[What to do] Reproduce the lines below word for word, starting at the line that contains "ПУТЕВОДИТЕЛЬ ПО ГРЕЦИИ" and stopping after the line that contains "10260700286". Leave the picture markers out of your copy.

┌─ Supplied information

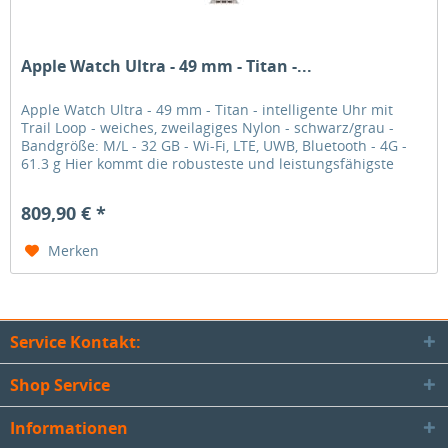
Apple Watch Ultra - 49 mm - Titan -...
Apple Watch Ultra - 49 mm - Titan - intelligente Uhr mit
Trail Loop - weiches, zweilagiges Nylon - schwarz/grau -
Bandgröße: M/L - 32 GB - Wi-Fi, LTE, UWB, Bluetooth - 4G -
61.3 g Hier kommt die robusteste und leistungs­fähigste
Apple...
809,90 € *
Merken
Service Kontakt:
Shop Service
Informationen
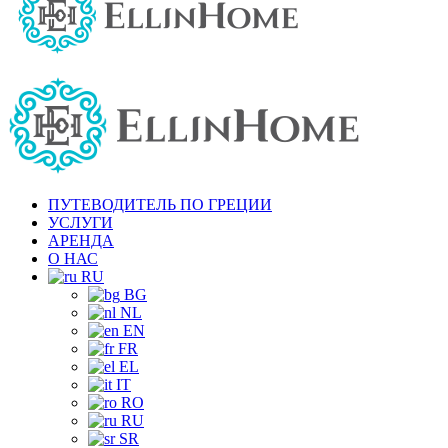
ПУТЕВОДИТЕЛЬ ПО ГРЕЦИИ
УСЛУГИ
АРЕНДА
О НАС
RU
BG
NL
EN
FR
EL
IT
RO
RU
SR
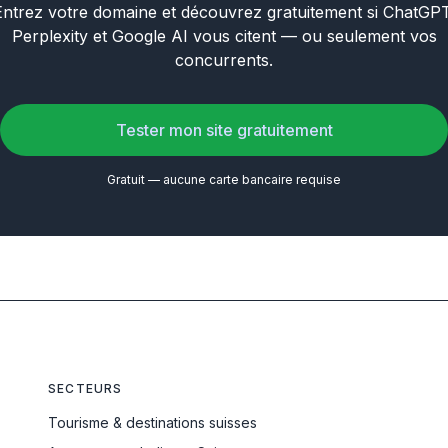
Entrez votre domaine et découvrez gratuitement si ChatGPT
Perplexity et Google AI vous citent — ou seulement vos
concurrents.
Tester mon site gratuitement
Gratuit — aucune carte bancaire requise
SECTEURS
Tourisme & destinations suisses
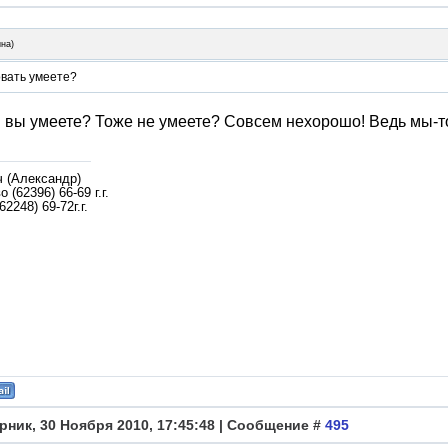
ина
)
овать умеете?
 вы умеете? Тоже не умеете? Совсем нехорошо! Ведь мы-т
ч (Александр)
 (62396) 66-69 г.г.
62248) 69-72г.г.
рник, 30 Ноября 2010, 17:45:48 | Сообщение #
495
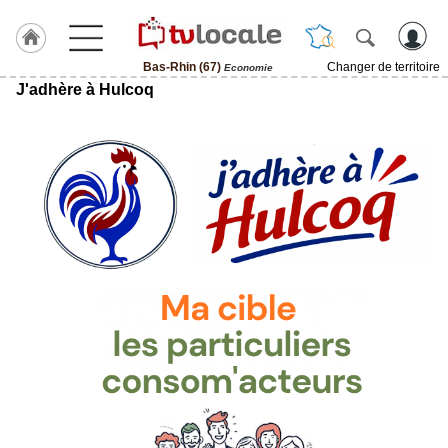
Bas-Rhin (67)
Changer de territoire
Economie
J'adhère à Hulcoq
J'adhère
à
Hulcoq
ACCUEIL
Bas-
Rhin
(67)
TvLocale
France
Accueil
RUBRIQUES
Agenda
Gazette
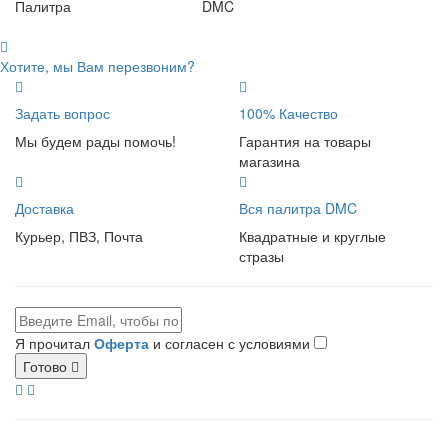
Палитра
DMC
Хотите, мы Вам перезвоним?
Задать вопрос
100% Качество
Мы будем рады помочь!
Гарантия на товары
магазина
Доставка
Вся палитра DMC
Курьер, ПВЗ, Почта
Квадратные и круглые
стразы
Я прочитал
Оферта
и согласен с условиями
Готово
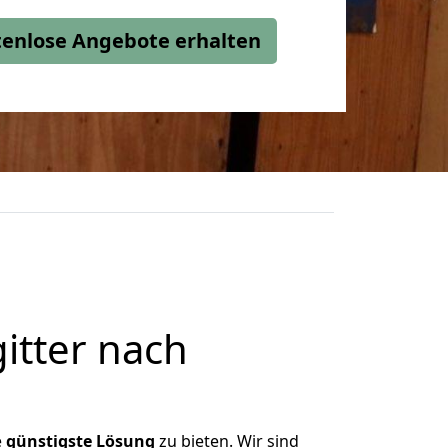
stenlose Angebote erhalten
itter nach
e
günstigste
Lösung
zu bieten. Wir sind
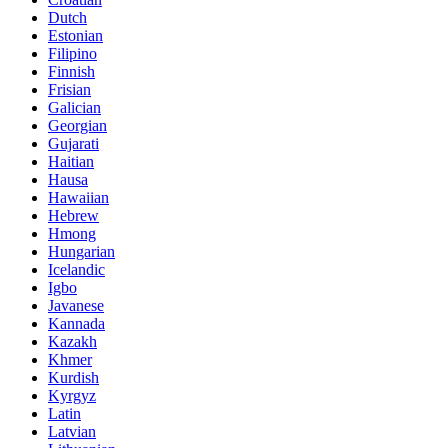
Dutch
Estonian
Filipino
Finnish
Frisian
Galician
Georgian
Gujarati
Haitian
Hausa
Hawaiian
Hebrew
Hmong
Hungarian
Icelandic
Igbo
Javanese
Kannada
Kazakh
Khmer
Kurdish
Kyrgyz
Latin
Latvian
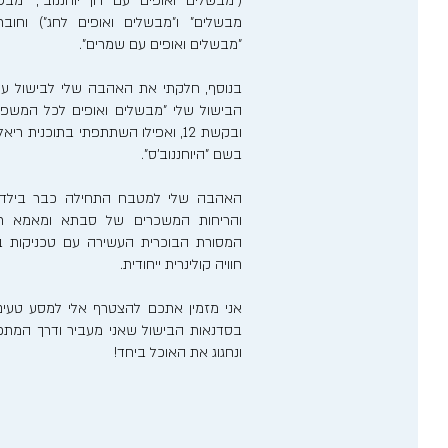
("מבשלים ואופים עם רון יוחננוב", "מבש
מבשלים" ו"מבשלים ואופים לחג") וחוב
"מבשלים ואופים עם שמרים".
בנוסף, חלקתי את האהבה שלי לבישול ע
הבישול שלי "מבשלים ואופים לכל המשפ
ובקשת 12, ואפילו השתתפתי בתוכנית 
בשם "היוחננוב'ס".
האהבה שלי למטבח התחילה כבר בילדותי
והריחות המשכרים של סבתא ומאמא רע
המסורת הבוכרית העשירה עם טכניקות בישו
חוויה קולינרית ייחודית.
אני מזמין אתכם להצטרף אלי למסע טעים
בסדנאות הבישול שאני מעביר ודרך המתכונ
ונחגוג את האוכל ביחד!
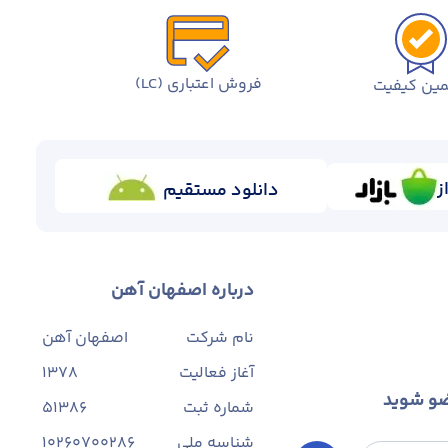
فروش اعتباری (LC)
ین کیفیت
ز
دانلود مستقیم
درباره اصفهان آهن
نام شرکت
اصفهان آهن
آغاز فعالیت
1378
ضو شوید
شماره ثبت
۵۱۳۸۶
شناسه ملی
10260700286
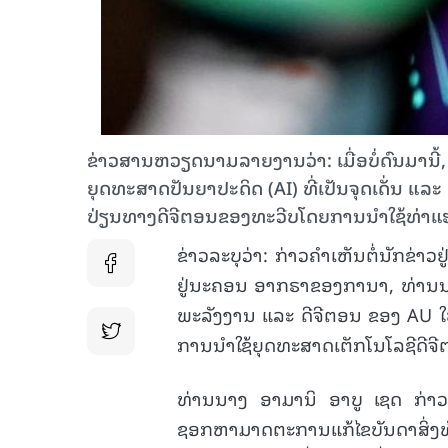
ຂ່າວສານຫວຽດນາມລາຍງານວ່າ: ເມື່ອບໍ່ດົນມານ
ຍຸດທະສາດປັນຍາປະດິດ (AI) ທີ່ເປັນຈຸດເດັ່ນ ແລ
ປ່ຽນທາງດີຈີຕອນຂອງທະວີບໂດຍການນຳໃຊ້ທ່າແຮ
ຂ່າວລະບຸວ່າ: ກ່າວຄຳເຫັນຕໍ່ນັກຂ
ຢູ່ນະຄອນ ອາກຣາຂອງການາ, ທ່ານນ
ພະລັງງານ ແລະ ດີຈີຕອນ ຂອງ AU ໃຫ
ການນໍາໃຊ້ຍຸດທະສາດເຕັກໂນໂລຊີດີ
ທ່ານນາງ ອາມານິ ອາບູ ເຊດ ກ່າວວ່າ
ຊອກຫາມາດຕະການແກ້ໄຂບັນດາສິ່ງ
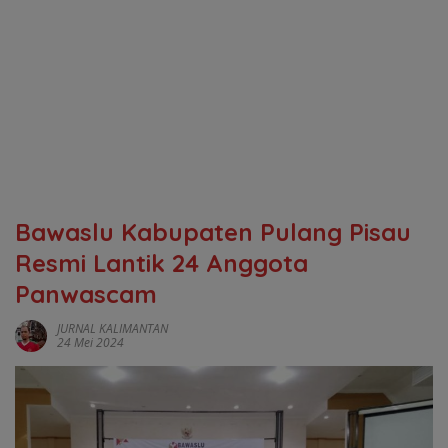
Bawaslu Kabupaten Pulang Pisau
Resmi Lantik 24 Anggota
Panwascam
JURNAL KALIMANTAN
24 Mei 2024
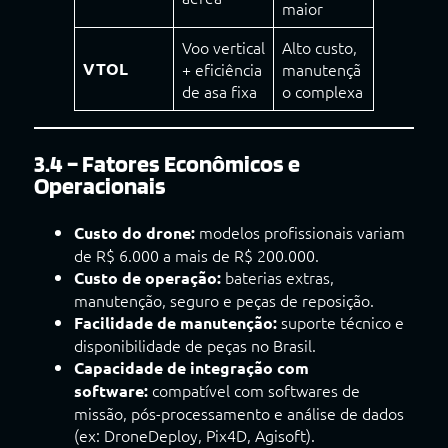
maior
Voo vertical
Alto custo,
VTOL
+ eficiência
manutençã
de asa fixa
o complexa
3.4 – Fatores Econômicos e
Operacionais
modelos profissionais variam
Custo do drone:
de R$ 6.000 a mais de R$ 200.000.
baterias extras,
Custo de operação:
manutenção, seguro e peças de reposição.
suporte técnico e
Facilidade de manutenção:
disponibilidade de peças no Brasil.
Capacidade de integração com
compatível com softwares de
software:
missão, pós-processamento e análise de dados
(ex: DroneDeploy, Pix4D, Agisoft).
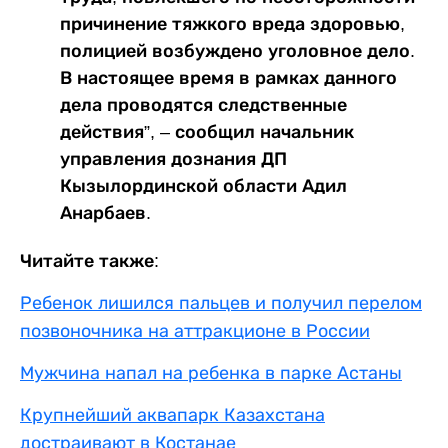
причинение тяжкого вреда здоровью,
полицией возбуждено уголовное дело.
В настоящее время в рамках данного
дела проводятся следственные
действия”, – сообщил начальник
управления дознания ДП
Кызылординской области Адил
Анарбаев.
Читайте также:
Ребенок лишился пальцев и получил перелом
позвоночника на аттракционе в России
Мужчина напал на ребенка в парке Астаны
Крупнейший аквапарк Казахстана
достраивают в Костанае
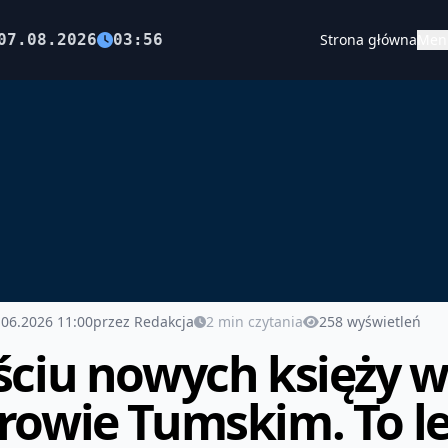
07.08.2026
03:56
Strona główna
Men
.06.2026 11:00
przez Redakcja
2 min czytania
258 wyświetleń
ściu nowych księży 
rowie Tumskim. To lep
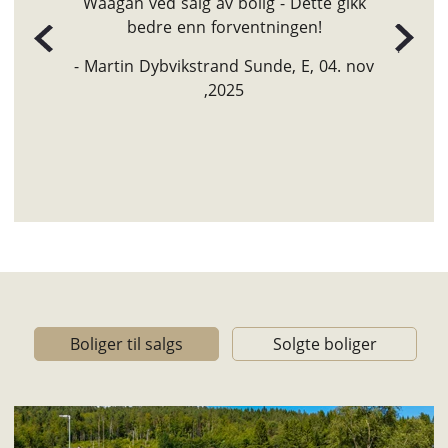
gjennom hele prosessen. Var også svært
aktiv på markedet for å skaffe oss en ny
bolig, noe vi satte veldig pris på.
- Fredrik Eide Midtbø, E, 03. nov ,2025
Boliger til salgs
Solgte boliger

└─

[Reply]
ПУТЕВОДИТЕЛЬ ПО ГРЕЦИИ
УСЛУГИ
АРЕНДА
О НАС
RU
BG
NL
EN
FR
EL
IT
RO
RU
SR
Entrez votre domaine et découvrez gratuitement si ChatGPT
Perplexity et Google AI vous citent — ou seulement vos
concurrents.
Tester mon site gratuitement
Gratuit — aucune carte bancaire requise
SECTEURS
Tourisme & destinations suisses
ина
)
овать умеете?
 вы умеете? Тоже не умеете? Совсем нехорошо! Ведь мы-т
ч (Александр)
 (62396) 66-69 г.г.
62248) 69-72г.г.
рник, 30 Ноября 2010, 17:45:48 | Сообщение #
495
Bas-Rhin (67)
Changer de territoire
Economie
J'adhère à Hulcoq
J'adhère
à
Hulcoq
ACCUEIL
Bas-
Rhin
(67)
TvLocale
France
Accueil
RUBRIQUES
Agenda
Gazette
Палитра
DMC
Хотите, мы Вам перезвоним?
Задать вопрос
100% Качество
Мы будем рады помочь!
Гарантия на товары
магазина
Доставка
Вся палитра DMC
Курьер, ПВЗ, Почта
Квадратные и круглые
стразы
Я прочитал
Оферта
и согласен с условиями
Готово
stenlose Angebote erhalten
itter nach
e
günstigste
Lösung
zu bieten. Wir sind
Dutch
Estonian
Filipino
Finnish
Frisian
Galician
Georgian
Gujarati
Haitian
Hausa
Hawaiian
Hebrew
Hmong
Hungarian
Icelandic
Igbo
Javanese
Kannada
Kazakh
Khmer
Kurdish
Kyrgyz
Latin
Latvian
("מבשלים ואופים עם רון יוחננוב", "מבש
מבשלים" ו"מבשלים ואופים לחג") וחוב
"מבשלים ואופים עם שמרים".
בנוסף, חלקתי את האהבה שלי לבישול ע
הבישול שלי "מבשלים ואופים לכל המשפ
ובקשת 12, ואפילו השתתפתי בתוכנית 
בשם "היוחננוב'ס".
האהבה שלי למטבח התחילה כבר בילדותי
והריחות המשכרים של סבתא ומאמא רע
המסורת הבוכרית העשירה עם טכניקות בישו
חוויה קולינרית ייחודית.
אני מזמין אתכם להצטרף אלי למסע טעים
בסדנאות הבישול שאני מעביר ודרך המתכונ
ונחגוג את האוכל ביחד!
فروش اعتباری (LC)
ین کیفیت
ز
دانلود مستقیم
درباره اصفهان آهن
نام شرکت
اصفهان آهن
آغاز فعالیت
1378
ضو شوید
شماره ثبت
۵۱۳۸۶
شناسه ملی
10260700286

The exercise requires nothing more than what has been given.